Rename "chart" to "graph" throughout the items below and leave everything else unchanged. Omit the pictures from your answer.

■ **Chart analysis data**:
==================================================

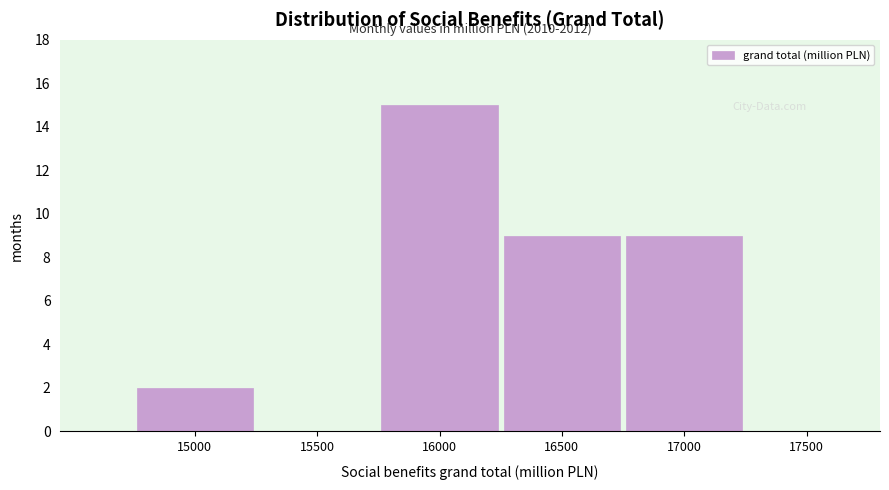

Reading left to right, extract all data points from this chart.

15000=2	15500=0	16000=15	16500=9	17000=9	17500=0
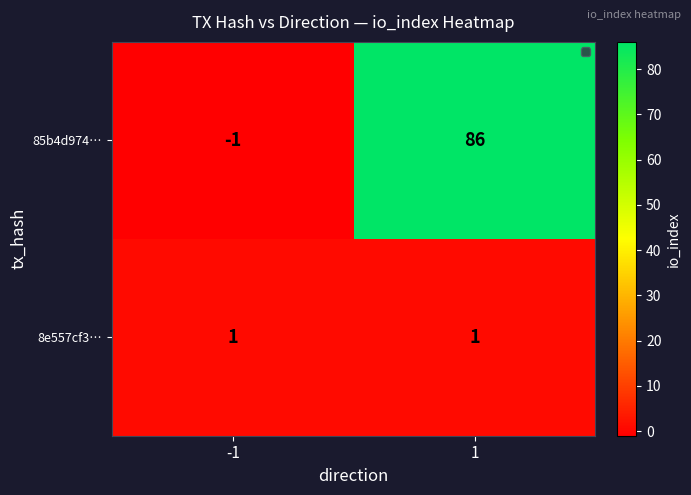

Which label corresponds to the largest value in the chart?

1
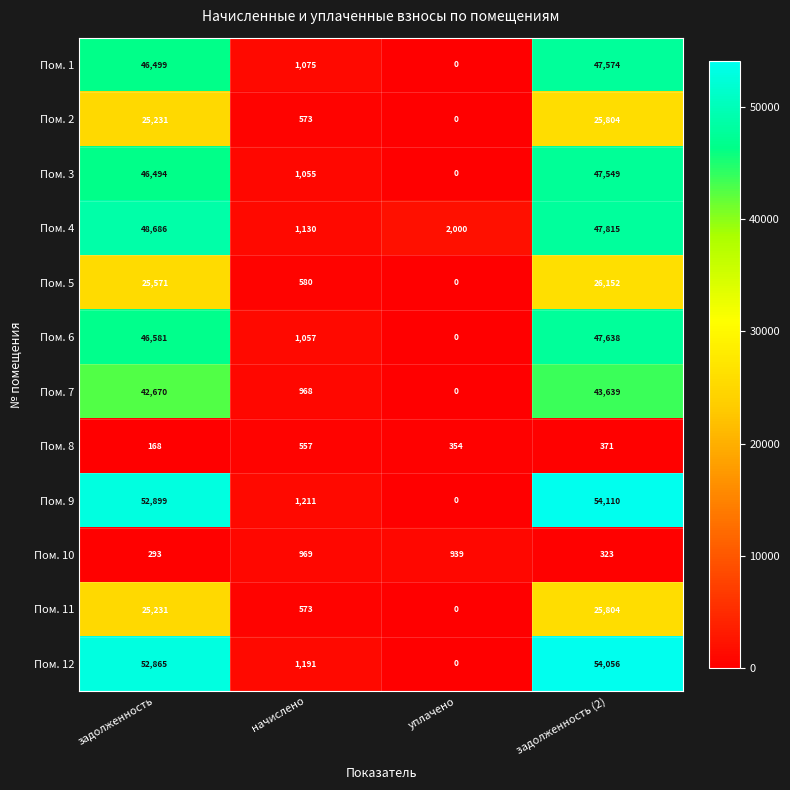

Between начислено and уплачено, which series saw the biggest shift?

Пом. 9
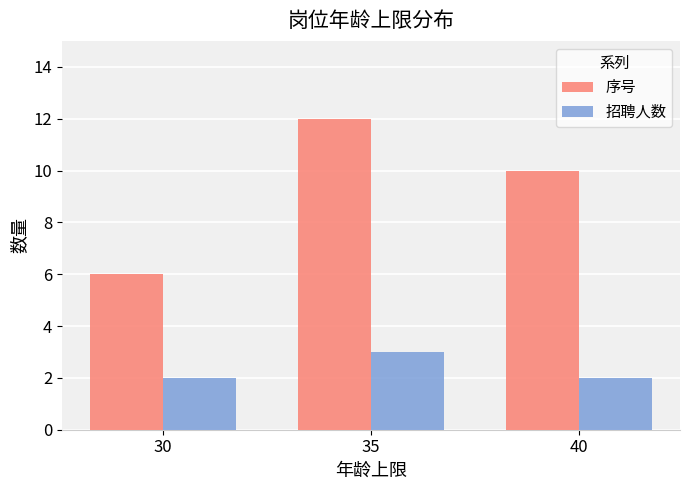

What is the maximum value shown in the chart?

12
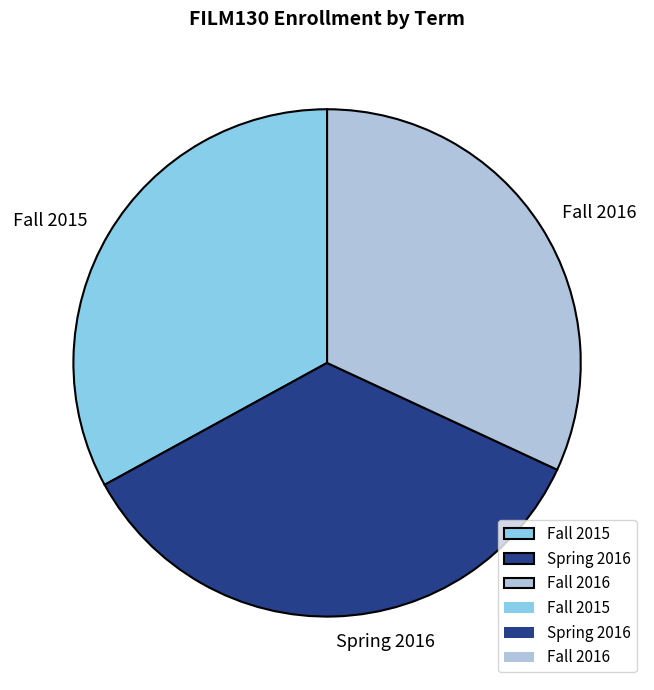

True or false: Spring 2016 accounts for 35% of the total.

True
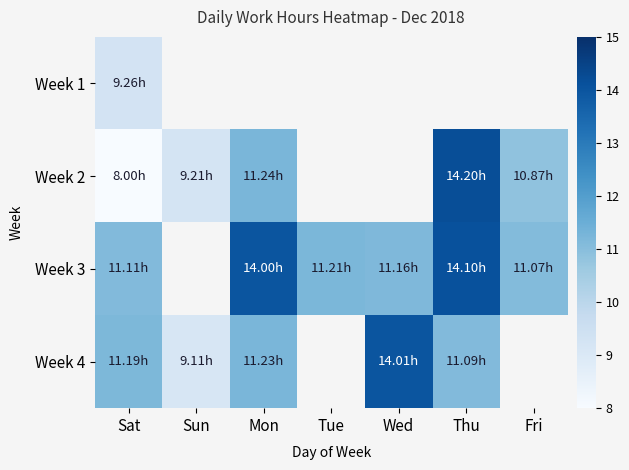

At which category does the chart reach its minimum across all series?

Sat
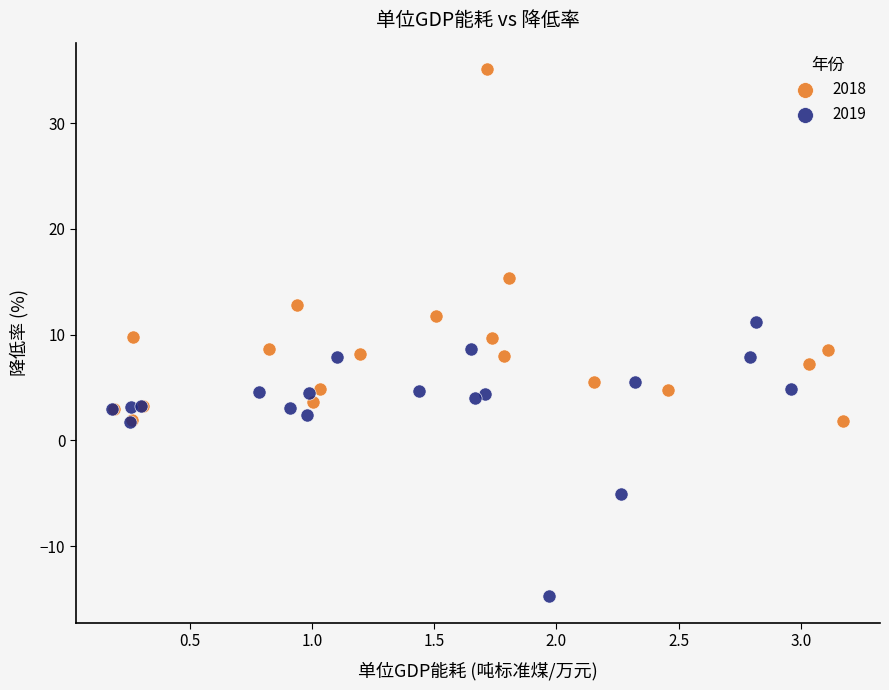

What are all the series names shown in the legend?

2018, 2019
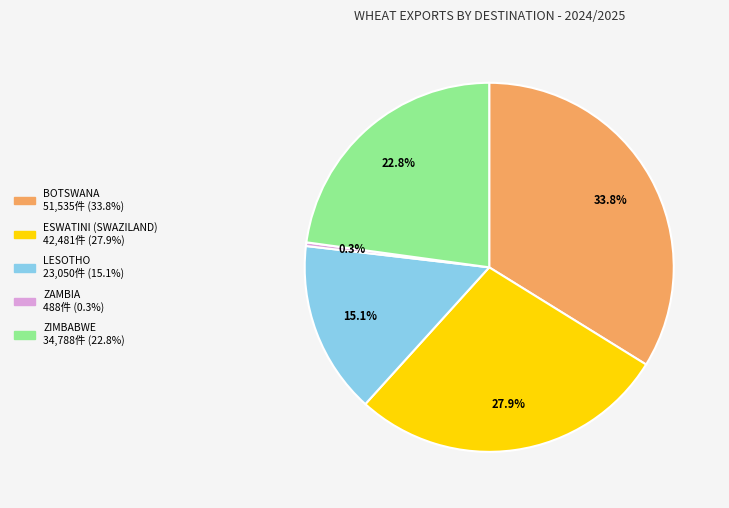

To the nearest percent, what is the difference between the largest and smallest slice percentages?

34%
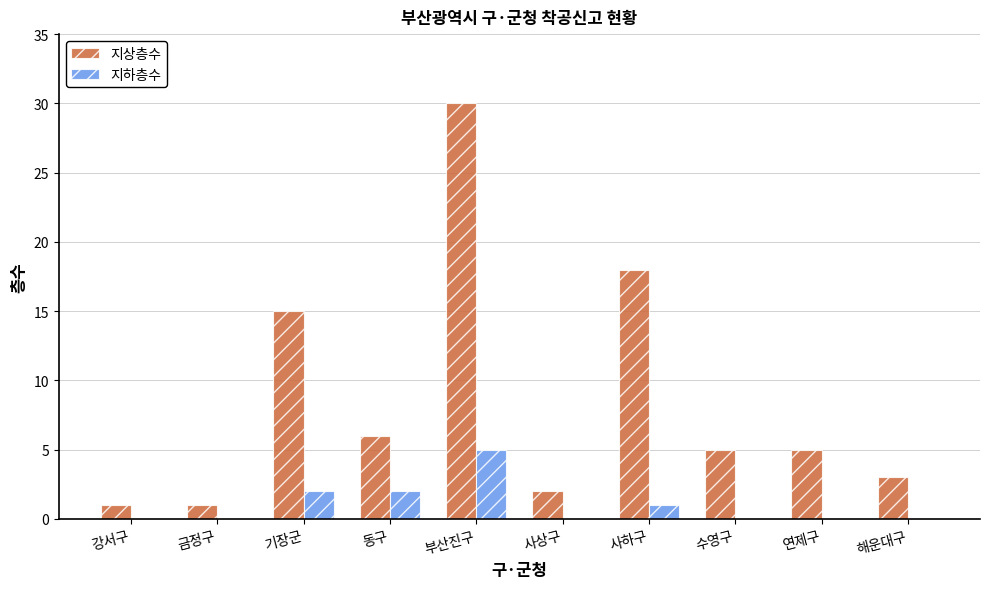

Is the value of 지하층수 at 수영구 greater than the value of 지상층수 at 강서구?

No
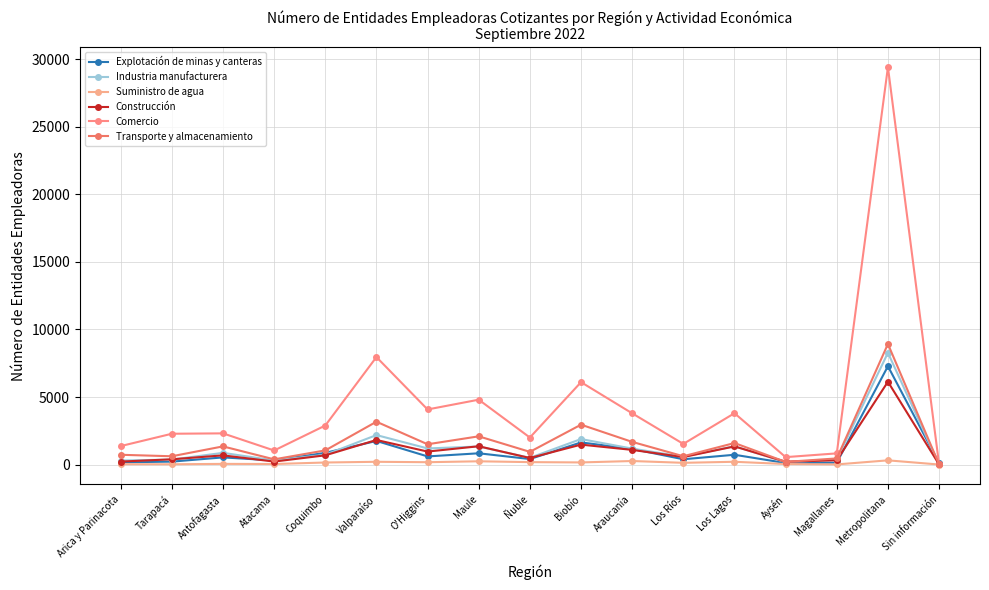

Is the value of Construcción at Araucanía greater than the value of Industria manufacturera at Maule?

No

==================================================

■ **WRITTEN ANSWER**:
Reading left to right, extract all data points from this graph.

15000=2	15500=0	16000=15	16500=9	17000=9	17500=0

Which label corresponds to the largest value in the graph?

1

Between начислено and уплачено, which series saw the biggest shift?

Пом. 9

What is the maximum value shown in the graph?

12

True or false: Spring 2016 accounts for 35% of the total.

True

At which category does the graph reach its minimum across all series?

Sat

What are all the series names shown in the legend?

2018, 2019

To the nearest percent, what is the difference between the largest and smallest slice percentages?

34%

Is the value of 지하층수 at 수영구 greater than the value of 지상층수 at 강서구?

No

Is the value of Construcción at Araucanía greater than the value of Industria manufacturera at Maule?

No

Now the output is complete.